PROBLEM REQUIREMENTS: Quote the stretch from the line containing "551: Munthali" through the line containing "Replies: ['drazeraxe', 'of", reproducing each line precisely.

DATASET CONTENT:
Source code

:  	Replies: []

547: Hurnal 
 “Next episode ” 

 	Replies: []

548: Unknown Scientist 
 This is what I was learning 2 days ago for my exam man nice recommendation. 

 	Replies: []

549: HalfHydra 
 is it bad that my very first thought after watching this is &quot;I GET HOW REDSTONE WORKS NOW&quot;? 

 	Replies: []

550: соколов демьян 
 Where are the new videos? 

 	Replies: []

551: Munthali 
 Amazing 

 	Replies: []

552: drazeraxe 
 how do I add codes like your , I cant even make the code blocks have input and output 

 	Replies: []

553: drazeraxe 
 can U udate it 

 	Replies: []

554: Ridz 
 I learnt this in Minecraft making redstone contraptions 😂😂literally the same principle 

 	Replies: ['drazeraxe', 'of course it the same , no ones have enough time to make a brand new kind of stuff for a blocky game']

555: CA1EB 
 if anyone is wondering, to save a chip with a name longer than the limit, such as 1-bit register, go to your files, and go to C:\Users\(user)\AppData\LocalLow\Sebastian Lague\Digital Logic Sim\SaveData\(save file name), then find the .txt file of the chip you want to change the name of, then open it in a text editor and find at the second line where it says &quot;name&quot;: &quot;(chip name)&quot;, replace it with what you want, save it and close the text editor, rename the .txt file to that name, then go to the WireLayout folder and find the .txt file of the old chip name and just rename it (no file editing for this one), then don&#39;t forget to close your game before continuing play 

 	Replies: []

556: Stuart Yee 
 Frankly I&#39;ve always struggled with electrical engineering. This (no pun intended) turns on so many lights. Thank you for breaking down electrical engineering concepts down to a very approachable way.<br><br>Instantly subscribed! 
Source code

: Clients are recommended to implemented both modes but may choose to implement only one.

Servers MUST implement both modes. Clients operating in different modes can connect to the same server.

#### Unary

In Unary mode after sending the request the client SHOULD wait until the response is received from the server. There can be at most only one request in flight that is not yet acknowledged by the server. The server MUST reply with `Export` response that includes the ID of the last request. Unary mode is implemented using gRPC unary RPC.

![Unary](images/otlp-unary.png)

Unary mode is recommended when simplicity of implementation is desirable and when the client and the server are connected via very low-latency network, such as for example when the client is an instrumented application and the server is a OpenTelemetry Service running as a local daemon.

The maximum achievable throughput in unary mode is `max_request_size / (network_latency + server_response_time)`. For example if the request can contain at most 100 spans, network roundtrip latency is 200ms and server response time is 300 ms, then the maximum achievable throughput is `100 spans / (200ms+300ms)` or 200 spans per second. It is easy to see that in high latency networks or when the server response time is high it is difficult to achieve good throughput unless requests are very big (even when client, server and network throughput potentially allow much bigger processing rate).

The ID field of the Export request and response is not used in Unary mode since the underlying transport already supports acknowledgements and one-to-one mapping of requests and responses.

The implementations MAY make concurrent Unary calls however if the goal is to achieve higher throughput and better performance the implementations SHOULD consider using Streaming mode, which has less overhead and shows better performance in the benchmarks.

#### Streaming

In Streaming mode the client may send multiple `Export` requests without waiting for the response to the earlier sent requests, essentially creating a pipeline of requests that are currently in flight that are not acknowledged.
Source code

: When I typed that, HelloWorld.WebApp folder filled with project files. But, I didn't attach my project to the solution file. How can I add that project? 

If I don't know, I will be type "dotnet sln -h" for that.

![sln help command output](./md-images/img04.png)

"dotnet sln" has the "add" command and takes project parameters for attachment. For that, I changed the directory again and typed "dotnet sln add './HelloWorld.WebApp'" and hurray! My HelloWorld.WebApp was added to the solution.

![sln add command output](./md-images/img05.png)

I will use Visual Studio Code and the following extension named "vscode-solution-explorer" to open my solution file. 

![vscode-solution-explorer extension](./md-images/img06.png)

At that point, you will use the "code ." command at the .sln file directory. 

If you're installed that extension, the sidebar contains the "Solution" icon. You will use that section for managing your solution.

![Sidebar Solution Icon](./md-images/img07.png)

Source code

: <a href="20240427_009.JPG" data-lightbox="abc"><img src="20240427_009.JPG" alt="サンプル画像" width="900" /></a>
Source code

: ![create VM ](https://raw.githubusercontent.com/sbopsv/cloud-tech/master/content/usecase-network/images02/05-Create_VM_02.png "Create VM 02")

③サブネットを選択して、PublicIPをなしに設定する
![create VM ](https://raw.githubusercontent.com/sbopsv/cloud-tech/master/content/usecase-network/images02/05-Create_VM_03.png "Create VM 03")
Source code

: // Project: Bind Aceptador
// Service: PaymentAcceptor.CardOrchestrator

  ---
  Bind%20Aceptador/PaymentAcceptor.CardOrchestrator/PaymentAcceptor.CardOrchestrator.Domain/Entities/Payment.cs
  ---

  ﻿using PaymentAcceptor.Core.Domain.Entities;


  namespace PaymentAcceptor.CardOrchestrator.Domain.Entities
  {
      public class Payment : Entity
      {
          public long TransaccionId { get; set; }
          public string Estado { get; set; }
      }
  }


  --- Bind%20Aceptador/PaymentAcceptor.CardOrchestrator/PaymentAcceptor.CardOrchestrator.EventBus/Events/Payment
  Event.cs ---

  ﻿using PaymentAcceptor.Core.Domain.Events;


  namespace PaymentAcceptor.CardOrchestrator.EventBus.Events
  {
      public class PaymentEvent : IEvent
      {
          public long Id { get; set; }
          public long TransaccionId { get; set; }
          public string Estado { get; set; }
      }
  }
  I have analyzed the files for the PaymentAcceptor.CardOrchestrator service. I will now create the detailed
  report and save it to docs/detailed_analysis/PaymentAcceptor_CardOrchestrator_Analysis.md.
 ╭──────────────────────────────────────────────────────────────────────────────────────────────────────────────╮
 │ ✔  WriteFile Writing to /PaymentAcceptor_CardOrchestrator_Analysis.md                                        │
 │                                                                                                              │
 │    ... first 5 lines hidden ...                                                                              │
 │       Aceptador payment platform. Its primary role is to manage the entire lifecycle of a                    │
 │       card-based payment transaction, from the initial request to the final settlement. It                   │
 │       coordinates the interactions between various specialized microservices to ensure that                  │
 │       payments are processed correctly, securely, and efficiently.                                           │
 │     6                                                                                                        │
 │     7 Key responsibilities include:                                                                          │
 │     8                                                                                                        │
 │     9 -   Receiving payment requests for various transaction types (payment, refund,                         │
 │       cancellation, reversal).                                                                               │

TASK RESPONSE:
551: Munthali 
 Amazing 

 	Replies: []

552: drazeraxe 
 how do I add codes like your , I cant even make the code blocks have input and output 

 	Replies: []

553: drazeraxe 
 can U udate it 

 	Replies: []

554: Ridz 
 I learnt this in Minecraft making redstone contraptions 😂😂literally the same principle 

 	Replies: ['drazeraxe', 'of course it the same , no ones have enough time to make a brand new kind of stuff for a blocky game']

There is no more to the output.